#### Texto proporcionado:
◆ ◆ ◆ ◆

Como el referendo constitucional tiene dificultades, se han planteado otras alternativas. Una, diferente, es apegarse a la letra del marco general para la terminación del conflicto –acordado con las FARC- y dejar para más adelante la realización de una consulta popular para que el pueblo acoja o deseche lo pactado en La Habana. Allí el problema es que se requiere un volumen de participación cercano a los 8 millones de votos, difícil de lograr en un día en el que no haya otras elecciones.

La otra opción que se ha planteado sería una consulta popular sin connotaciones jurídicas. Algo parecido a la Séptima Papeleta que en 1990 le abrió paso a la Constituyente del 91, o al mandato por la paz que en 1997 impulsó al proceso del Caguán que se inició un año más tarde. Voceros del gobierno aseguran que “todo está en estudio y nada se puede subestimar”.

◆ ◆ ◆ ◆

#### Material proporcionado:
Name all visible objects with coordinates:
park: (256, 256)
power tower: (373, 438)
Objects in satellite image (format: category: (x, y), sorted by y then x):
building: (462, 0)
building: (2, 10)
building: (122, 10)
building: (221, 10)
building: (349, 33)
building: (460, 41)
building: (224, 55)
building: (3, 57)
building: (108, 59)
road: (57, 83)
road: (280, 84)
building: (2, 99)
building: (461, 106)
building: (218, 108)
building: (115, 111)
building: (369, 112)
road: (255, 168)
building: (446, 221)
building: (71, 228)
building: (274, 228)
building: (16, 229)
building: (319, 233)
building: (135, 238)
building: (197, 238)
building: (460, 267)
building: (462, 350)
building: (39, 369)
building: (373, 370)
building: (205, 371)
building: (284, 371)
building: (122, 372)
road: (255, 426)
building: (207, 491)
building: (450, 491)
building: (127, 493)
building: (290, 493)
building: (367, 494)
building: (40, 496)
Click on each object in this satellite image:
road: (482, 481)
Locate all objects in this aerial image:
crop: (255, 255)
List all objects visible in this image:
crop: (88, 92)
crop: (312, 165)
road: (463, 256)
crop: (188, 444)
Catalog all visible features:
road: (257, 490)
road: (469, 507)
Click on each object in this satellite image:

◆ ◆ ◆ ◆

#### Objetivo:
Transcribe completo el texto sobre las alternativas al referendo constitucional, sin cambiar ninguna palabra ni signo.

#### Solución:
Como el referendo constitucional tiene dificultades, se han planteado otras alternativas. Una, diferente, es apegarse a la letra del marco general para la terminación del conflicto –acordado con las FARC- y dejar para más adelante la realización de una consulta popular para que el pueblo acoja o deseche lo pactado en La Habana. Allí el problema es que se requiere un volumen de participación cercano a los 8 millones de votos, difícil de lograr en un día en el que no haya otras elecciones.

La otra opción que se ha planteado sería una consulta popular sin connotaciones jurídicas. Algo parecido a la Séptima Papeleta que en 1990 le abrió paso a la Constituyente del 91, o al mandato por la paz que en 1997 impulsó al proceso del Caguán que se inició un año más tarde. Voceros del gobierno aseguran que “todo está en estudio y nada se puede subestimar”.